United States District Court, E.D. Michigan, Southern Division
Aug 9, 2022
2:22-cv-10101 (E.D. Mich. Aug. 9, 2022)

Opinion

2:22-cv-10101

08-09-2022

ANTHONY DWAYNE GREEN II, Plaintiff, v. A. DOUGLAS, et al., Defendants.


OPINION AND ORDER GRANTING MOTION FOR SUMMARY JUDGMENT [20] AND DENYING MOTIONS FOR LEAVE TO FILE SUR-REPLY [23, 24, 25]

STEPHEN J. MURPHY, III UNITED STATES DISTRICT JUDGE

Defendants moved for summary judgment based on Plaintiff's failure to exhaust his administrative remedies under the Prison Litigation Reform Act (“PLRA”). ECF 20. The parties briefed the motion. ECF 21; 22. For the following reasons, the Court will grant summary judgment.

The Court need not hold a hearing because Plaintiff is proceeding pro se and is incarcerated. E.D. Mich. L.R. 7.1(f)(1).

BACKGROUND

Plaintiff alleged that Defendant Cooper violated his civil rights by taking his legal property on October 9, 2021. ECF 1, PgID 2. Defendant Morgan allegedly gave Plaintiff's legal papers to another prisoner. Id. at 3.

Plaintiff filed a grievance that named Defendants Morgan and Cooper on October 12. ECF 21, PgID 139 (Grievance number SRF-21-10-1167-19A). The grievance did not name Defendant Douglas. Id. The prison denied and returned with a response the grievance on November 8. Id.; see also id. at 140. Plaintiff then appealed to Step II and was denied. Id. at 142 (grievance response form). Certified Michigan Department of Corrections (“MDOC”) records show that Plaintiff did not exhaust Grievance number SRF-21-10-1167-19A through Step III. ECF 20-3, PgID 128-30. Plaintiff filed the present complaint against Defendants on January 11, 2022. ECF 1, PgID 13.

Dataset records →
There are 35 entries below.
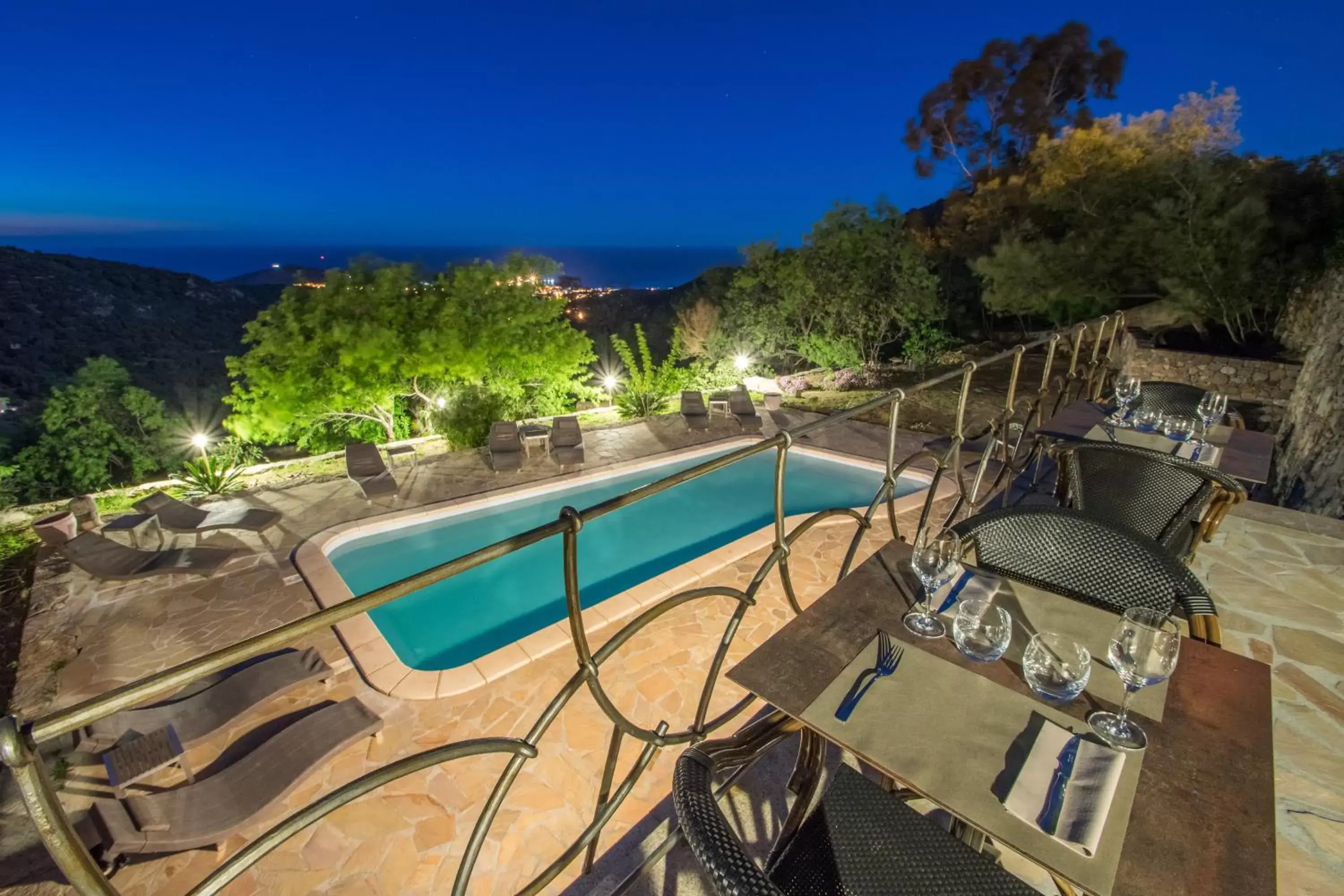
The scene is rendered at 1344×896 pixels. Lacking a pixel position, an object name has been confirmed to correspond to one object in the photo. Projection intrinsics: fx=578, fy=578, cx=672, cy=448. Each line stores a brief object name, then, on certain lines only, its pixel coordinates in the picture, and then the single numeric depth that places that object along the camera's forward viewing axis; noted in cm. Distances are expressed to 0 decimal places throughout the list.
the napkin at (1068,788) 110
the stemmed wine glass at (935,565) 171
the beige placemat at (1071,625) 142
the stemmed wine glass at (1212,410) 346
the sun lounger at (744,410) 1034
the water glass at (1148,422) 348
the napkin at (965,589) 174
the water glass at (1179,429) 329
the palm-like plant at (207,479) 815
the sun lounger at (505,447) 864
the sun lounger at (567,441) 887
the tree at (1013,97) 2014
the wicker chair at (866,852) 127
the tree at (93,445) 1595
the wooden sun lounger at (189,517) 625
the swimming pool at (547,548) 566
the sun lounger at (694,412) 1064
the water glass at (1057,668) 138
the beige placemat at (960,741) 108
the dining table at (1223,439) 308
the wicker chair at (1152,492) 260
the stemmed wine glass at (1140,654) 133
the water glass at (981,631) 151
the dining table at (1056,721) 105
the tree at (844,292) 1503
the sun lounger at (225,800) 253
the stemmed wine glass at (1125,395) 367
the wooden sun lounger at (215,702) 317
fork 138
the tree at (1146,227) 980
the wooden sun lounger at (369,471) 760
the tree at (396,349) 1119
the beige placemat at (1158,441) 308
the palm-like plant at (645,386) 1238
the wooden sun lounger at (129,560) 523
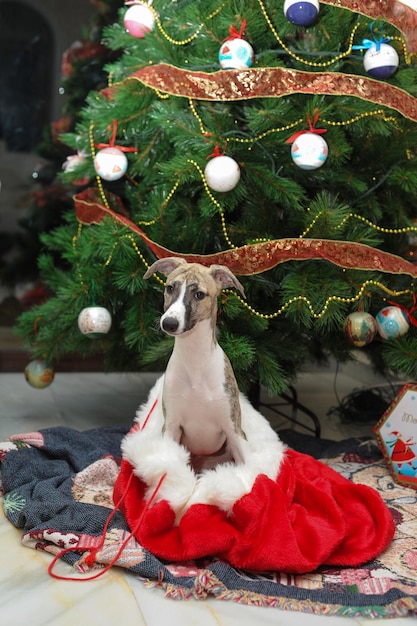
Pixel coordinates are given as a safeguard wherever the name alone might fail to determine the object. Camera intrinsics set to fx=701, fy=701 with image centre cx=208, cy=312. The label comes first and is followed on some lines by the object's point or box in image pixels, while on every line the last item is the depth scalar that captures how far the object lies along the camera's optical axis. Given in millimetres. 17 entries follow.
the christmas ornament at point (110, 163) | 2074
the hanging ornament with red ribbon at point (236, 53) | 1906
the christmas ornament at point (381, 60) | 1866
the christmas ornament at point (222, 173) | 1843
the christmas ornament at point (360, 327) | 1908
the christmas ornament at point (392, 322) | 1938
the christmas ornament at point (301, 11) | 1833
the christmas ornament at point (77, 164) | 2258
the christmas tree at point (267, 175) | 1886
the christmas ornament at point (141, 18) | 2148
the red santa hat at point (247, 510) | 1395
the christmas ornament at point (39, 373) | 2324
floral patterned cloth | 1296
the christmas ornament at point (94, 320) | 2068
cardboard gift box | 1914
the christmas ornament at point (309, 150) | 1807
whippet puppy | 1481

Exercises →
1. Name every defendant identified in the court opinion.
2. Transcribe the court opinion between "Plaintiff alleged that" and "1, PgID 13.", inclusive.
3. Pick up the court opinion after its last sentence and continue it.
These entries are separate material, apart from the court opinion.

Results of the exercise →
1. A. Douglas, Cooper, Morgan

2.
Plaintiff alleged that Defendant Cooper violated his civil rights by taking his legal property on October 9, 2021. ECF 1, PgID 2. Defendant Morgan allegedly gave Plaintiff's legal papers to another prisoner. Id. at 3.

Plaintiff filed a grievance that named Defendants Morgan and Cooper on October 12. ECF 21, PgID 139 (Grievance number SRF-21-10-1167-19A). The grievance did not name Defendant Douglas. Id. The prison denied and returned with a response the grievance on November 8. Id.; see also id. at 140. Plaintiff then appealed to Step II and was denied. Id. at 142 (grievance response form). Certified Michigan Department of Corrections (“MDOC”) records show that Plaintiff did not exhaust Grievance number SRF-21-10-1167-19A through Step III. ECF 20-3, PgID 128-30. Plaintiff filed the present complaint against Defendants on January 11, 2022. ECF 1, PgID 13.

3.
LEGAL STANDARD

The Court must grant a summary judgment motion “if the movant shows that there is no genuine dispute as to any material fact and the movant is entitled to judgment as a matter of law.” Fed.R.Civ.P. 56(a). A moving party must point to specific portions of the record that “it believes demonstrate the absence of a genuine issue of material fact.” Celotex Corp. v. Catrett, 477 U.S. 317, 323 (1986). Once the moving party has met its burden, the non-moving party may not simply rest on the pleadings but must present “specific facts showing that there is a genuine issue for trial.” Matsushita Elec. Indus. Co. v. Zenith Radio Corp., 475 U.S. 574, 587 (1986) (emphasis omitted) (quoting Fed.R.Civ.P. 56(e)).

A fact is material if proof of that fact would establish or refute an essential element of the cause of action or defense. Kendall v. Hoover Co., 751 F.2d 171, 174 (6th Cir. 1984). A dispute over material facts is genuine “if the evidence is such that a reasonable jury could return a verdict for the nonmoving party.” Anderson v. Liberty Lobby, Inc., 477 U.S. 242, 248 (1986). When considering a summary judgment motion, the Court must view the facts and draw all reasonable inferences “in the light most favorable to the non-moving party.” 60 Ivy St. Corp. v. Alexander, 822 F.2d 1432, 1435 (6th Cir. 1987) (citations omitted).

In this case, Plaintiff's verified complaint carries “the same force and effect as an affidavit” for summary judgment purposes. El Bey v. Roop, 530 F.3d 407, 414 (6th Cir. 2008) (citing Lavado v. Keohane, 992 F.2d 601, 605 (6th Cir. 1993)). “[F]or inferences, thoughts, and opinions to be properly included in a Rule 56 affidavit, they must be premised on firsthand observations or personal experience, and established by specific facts.” Giles v. Univ. of Toledo, 214 F.R.D. 466, 469 (N.D. Ohio 2007) (collecting cases).

DISCUSSION

The Court will first detail the PLRA's exhaustion requirement. After, the Court will explain the MDOC grievance procedure. And last, the Court will grant summary judgment to Defendants because Plaintiff failed to exhaust his administrative remedies.

I. PLRA Exhaustion

Under the PLRA, a prisoner must exhaust his or her administrative remedies before suing. 42 U.S.C. § 1997e(a); Woodford v. Ngo, 548 U.S. 81, 90 (2006). A prisoner need not plead exhaustion in the complaint. Jones v. Bock, 549 U.S. 199, 216 (2007). Rather, a prison official must raise failure to exhaust as an affirmative defense. Id.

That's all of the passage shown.